*EXERCISE BRIEF*
Give every entry below again, exactly as written, and skip the images.

DATA EXCERPTS START

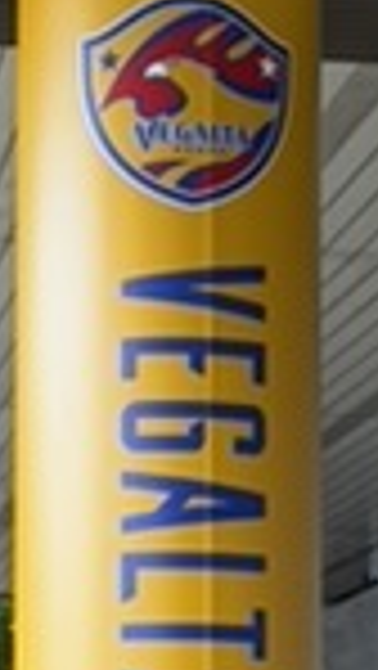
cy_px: 657
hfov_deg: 7.2
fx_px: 2988
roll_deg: -0.5
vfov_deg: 12.7
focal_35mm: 168
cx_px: 171
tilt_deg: +4.6
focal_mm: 6.76
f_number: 1.78
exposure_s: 1/70
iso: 100
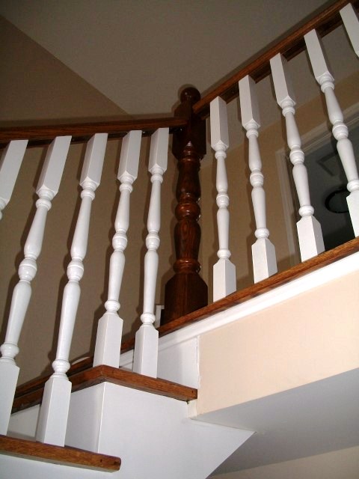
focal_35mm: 35
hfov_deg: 40.7
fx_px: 484
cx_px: 180
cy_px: 240
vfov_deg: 52.6
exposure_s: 1/125
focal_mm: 6.3
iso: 200
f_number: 3.1
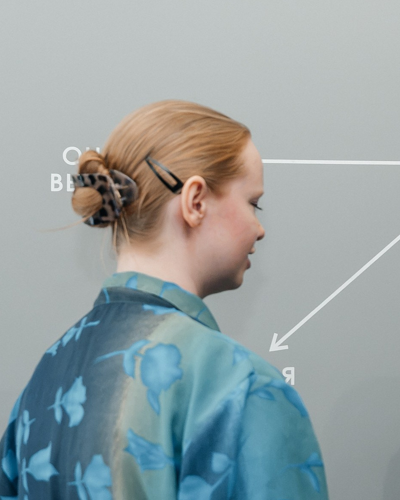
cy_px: 250
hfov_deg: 13.9
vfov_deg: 17.8
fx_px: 1598
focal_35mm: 108
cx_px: 470
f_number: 4
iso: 3200
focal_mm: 35
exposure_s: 1/320
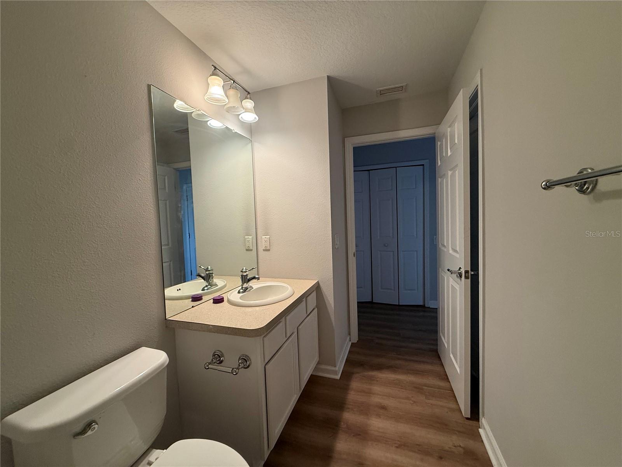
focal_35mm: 14
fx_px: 252
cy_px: 234
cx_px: 311
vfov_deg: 85.7
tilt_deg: -1.8
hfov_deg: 102.1
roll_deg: +1.7
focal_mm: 2.22
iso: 200
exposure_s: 1/60
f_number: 2.2
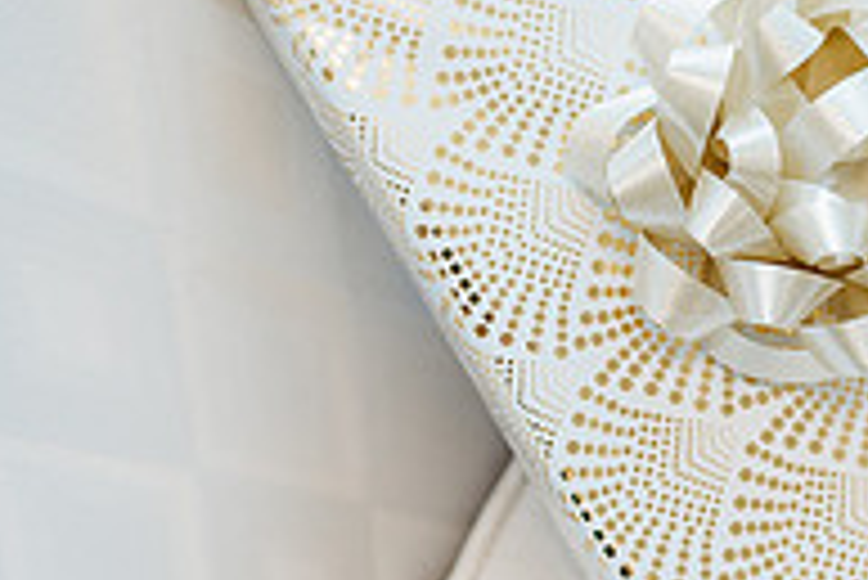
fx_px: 1737
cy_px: 205
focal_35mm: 72
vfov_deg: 18.9
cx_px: 715
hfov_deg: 27.4
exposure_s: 1/160
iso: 200
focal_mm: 24
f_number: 2.5
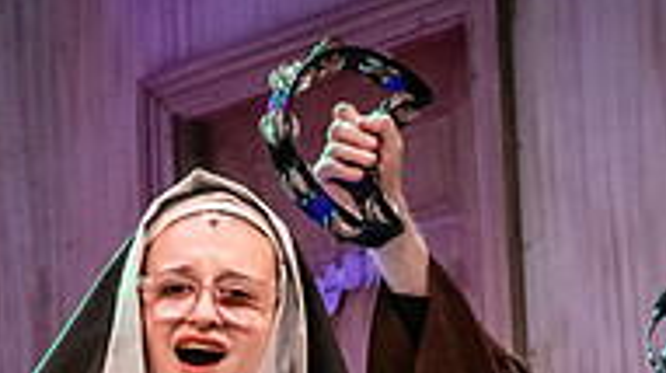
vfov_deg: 4.5
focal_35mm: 265
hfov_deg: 8.1
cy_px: 605
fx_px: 4675
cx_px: 204
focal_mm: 55
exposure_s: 1/500
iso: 8000
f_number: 4.5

DATA EXCERPTS END

*EXPECTED OUTPUT*
cy_px: 657
hfov_deg: 7.2
fx_px: 2988
roll_deg: -0.5
vfov_deg: 12.7
focal_35mm: 168
cx_px: 171
tilt_deg: +4.6
focal_mm: 6.76
f_number: 1.78
exposure_s: 1/70
iso: 100
focal_35mm: 35
hfov_deg: 40.7
fx_px: 484
cx_px: 180
cy_px: 240
vfov_deg: 52.6
exposure_s: 1/125
focal_mm: 6.3
iso: 200
f_number: 3.1
cy_px: 250
hfov_deg: 13.9
vfov_deg: 17.8
fx_px: 1598
focal_35mm: 108
cx_px: 470
f_number: 4
iso: 3200
focal_mm: 35
exposure_s: 1/320
focal_35mm: 14
fx_px: 252
cy_px: 234
cx_px: 311
vfov_deg: 85.7
tilt_deg: -1.8
hfov_deg: 102.1
roll_deg: +1.7
focal_mm: 2.22
iso: 200
exposure_s: 1/60
f_number: 2.2
fx_px: 1737
cy_px: 205
focal_35mm: 72
vfov_deg: 18.9
cx_px: 715
hfov_deg: 27.4
exposure_s: 1/160
iso: 200
focal_mm: 24
f_number: 2.5
vfov_deg: 4.5
focal_35mm: 265
hfov_deg: 8.1
cy_px: 605
fx_px: 4675
cx_px: 204
focal_mm: 55
exposure_s: 1/500
iso: 8000
f_number: 4.5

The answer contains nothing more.